> Goal
Reproduce word for word every line of the records below, from the line containing "collectors: A. Peter" through the line containing "name author: (Jacq.) Benth.", inclusive.

> Data lines
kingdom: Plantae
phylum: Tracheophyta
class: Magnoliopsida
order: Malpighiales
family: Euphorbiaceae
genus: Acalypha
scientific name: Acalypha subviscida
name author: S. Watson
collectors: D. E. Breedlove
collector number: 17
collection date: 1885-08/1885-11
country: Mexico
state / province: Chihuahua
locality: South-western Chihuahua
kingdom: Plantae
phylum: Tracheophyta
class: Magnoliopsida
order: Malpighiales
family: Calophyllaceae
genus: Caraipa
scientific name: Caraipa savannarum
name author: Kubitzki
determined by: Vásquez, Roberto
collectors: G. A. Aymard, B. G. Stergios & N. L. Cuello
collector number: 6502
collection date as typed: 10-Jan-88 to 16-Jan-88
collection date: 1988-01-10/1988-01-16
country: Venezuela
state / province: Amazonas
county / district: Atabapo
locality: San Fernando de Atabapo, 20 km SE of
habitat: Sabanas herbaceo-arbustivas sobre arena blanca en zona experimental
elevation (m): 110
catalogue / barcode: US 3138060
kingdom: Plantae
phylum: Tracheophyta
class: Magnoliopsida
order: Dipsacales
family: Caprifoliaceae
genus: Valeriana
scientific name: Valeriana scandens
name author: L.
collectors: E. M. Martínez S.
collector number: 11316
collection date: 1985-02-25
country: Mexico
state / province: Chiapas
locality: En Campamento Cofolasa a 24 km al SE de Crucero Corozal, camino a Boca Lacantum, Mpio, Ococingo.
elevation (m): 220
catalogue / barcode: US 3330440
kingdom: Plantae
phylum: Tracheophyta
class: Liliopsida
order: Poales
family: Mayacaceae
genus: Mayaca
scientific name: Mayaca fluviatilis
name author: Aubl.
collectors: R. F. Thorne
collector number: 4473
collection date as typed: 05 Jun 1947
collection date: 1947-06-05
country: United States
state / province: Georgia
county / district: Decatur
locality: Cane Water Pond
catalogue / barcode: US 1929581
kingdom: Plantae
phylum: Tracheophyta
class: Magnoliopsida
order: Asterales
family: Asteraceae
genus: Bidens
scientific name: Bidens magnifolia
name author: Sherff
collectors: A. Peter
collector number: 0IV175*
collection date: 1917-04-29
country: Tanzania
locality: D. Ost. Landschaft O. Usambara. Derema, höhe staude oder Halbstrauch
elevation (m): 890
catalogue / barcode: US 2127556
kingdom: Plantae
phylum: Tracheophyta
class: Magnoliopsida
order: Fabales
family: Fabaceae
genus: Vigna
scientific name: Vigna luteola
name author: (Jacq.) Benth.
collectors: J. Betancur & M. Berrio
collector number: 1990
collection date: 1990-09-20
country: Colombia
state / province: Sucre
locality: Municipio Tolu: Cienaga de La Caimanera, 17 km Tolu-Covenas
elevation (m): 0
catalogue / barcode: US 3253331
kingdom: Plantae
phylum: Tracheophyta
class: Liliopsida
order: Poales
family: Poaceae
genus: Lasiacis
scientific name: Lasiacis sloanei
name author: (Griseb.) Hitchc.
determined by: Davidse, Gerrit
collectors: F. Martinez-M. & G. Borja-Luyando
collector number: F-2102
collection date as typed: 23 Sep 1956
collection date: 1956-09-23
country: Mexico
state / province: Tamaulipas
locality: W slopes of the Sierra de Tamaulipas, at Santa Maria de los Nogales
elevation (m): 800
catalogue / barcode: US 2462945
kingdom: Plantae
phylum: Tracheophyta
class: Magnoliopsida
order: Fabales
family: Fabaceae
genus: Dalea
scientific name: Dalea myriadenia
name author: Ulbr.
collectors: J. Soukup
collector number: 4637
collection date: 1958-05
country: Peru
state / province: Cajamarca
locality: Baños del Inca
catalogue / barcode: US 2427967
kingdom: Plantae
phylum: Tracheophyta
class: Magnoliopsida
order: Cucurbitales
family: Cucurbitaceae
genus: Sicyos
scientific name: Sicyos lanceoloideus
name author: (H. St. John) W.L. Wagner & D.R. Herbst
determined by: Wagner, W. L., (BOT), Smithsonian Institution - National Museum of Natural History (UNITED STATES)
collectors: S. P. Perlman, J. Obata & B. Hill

> Task response
collectors: A. Peter
collector number: 0IV175*
collection date: 1917-04-29
country: Tanzania
locality: D. Ost. Landschaft O. Usambara. Derema, höhe staude oder Halbstrauch
elevation (m): 890
catalogue / barcode: US 2127556
kingdom: Plantae
phylum: Tracheophyta
class: Magnoliopsida
order: Fabales
family: Fabaceae
genus: Vigna
scientific name: Vigna luteola
name author: (Jacq.) Benth.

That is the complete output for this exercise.